_AIM OF THE EXERCISE:_
Could you set down the listing below exactly, leaving out its pictures?

_COLLECTED MATERIAL:_
- Opening Delimiter -

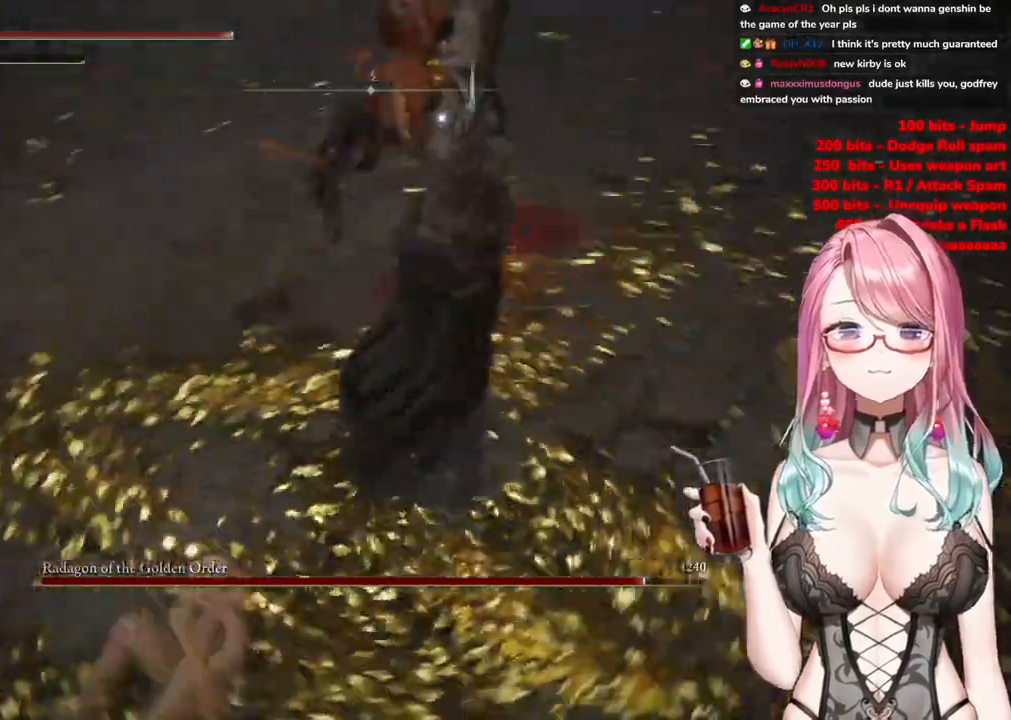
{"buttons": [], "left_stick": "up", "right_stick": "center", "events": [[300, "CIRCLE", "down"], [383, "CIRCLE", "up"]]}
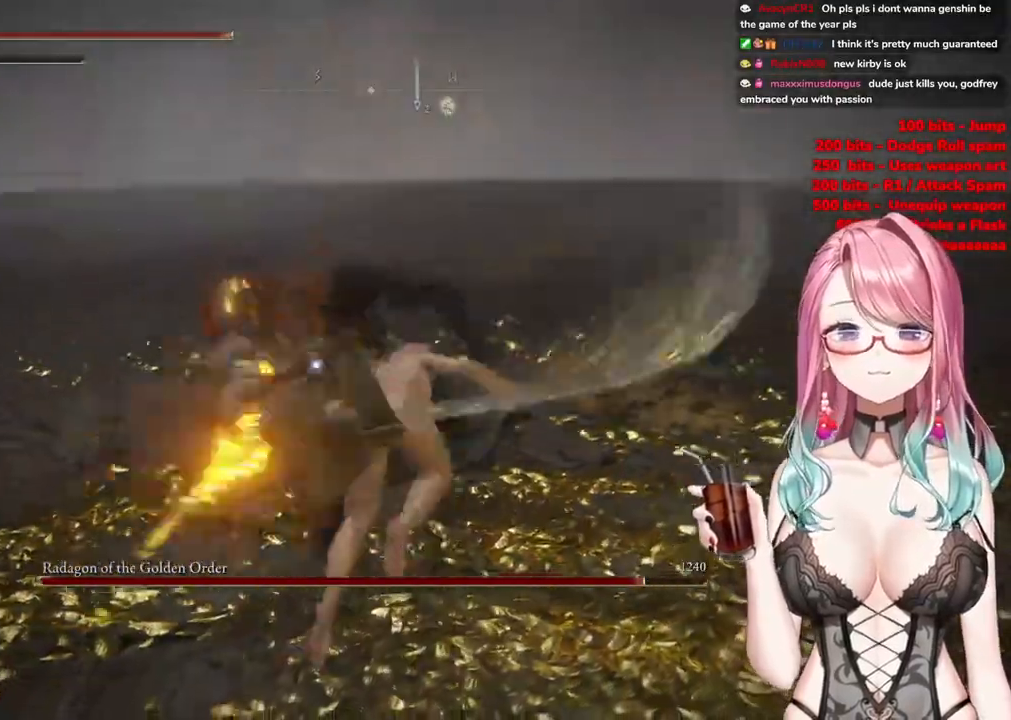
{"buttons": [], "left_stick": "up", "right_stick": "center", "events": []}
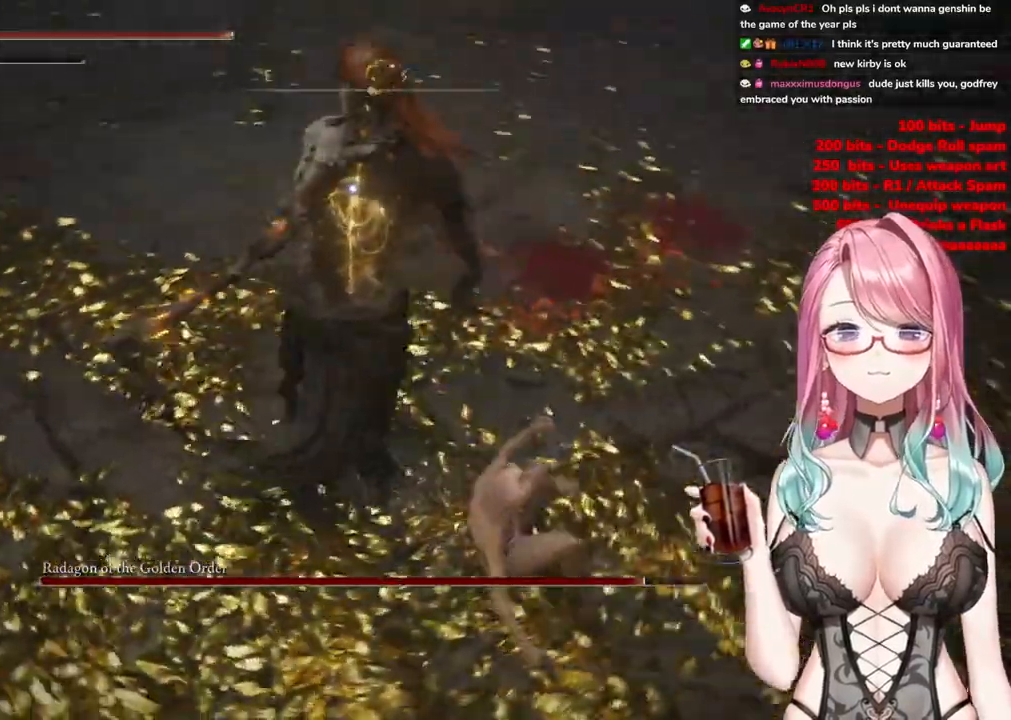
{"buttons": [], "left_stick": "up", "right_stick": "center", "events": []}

- Closing Delimiter -

_OUTPUT FOR THIS TASK:_
{"buttons": [], "left_stick": "up", "right_stick": "center", "events": [[300, "CIRCLE", "down"], [383, "CIRCLE", "up"]]}
{"buttons": [], "left_stick": "up", "right_stick": "center", "events": []}
{"buttons": [], "left_stick": "up", "right_stick": "center", "events": []}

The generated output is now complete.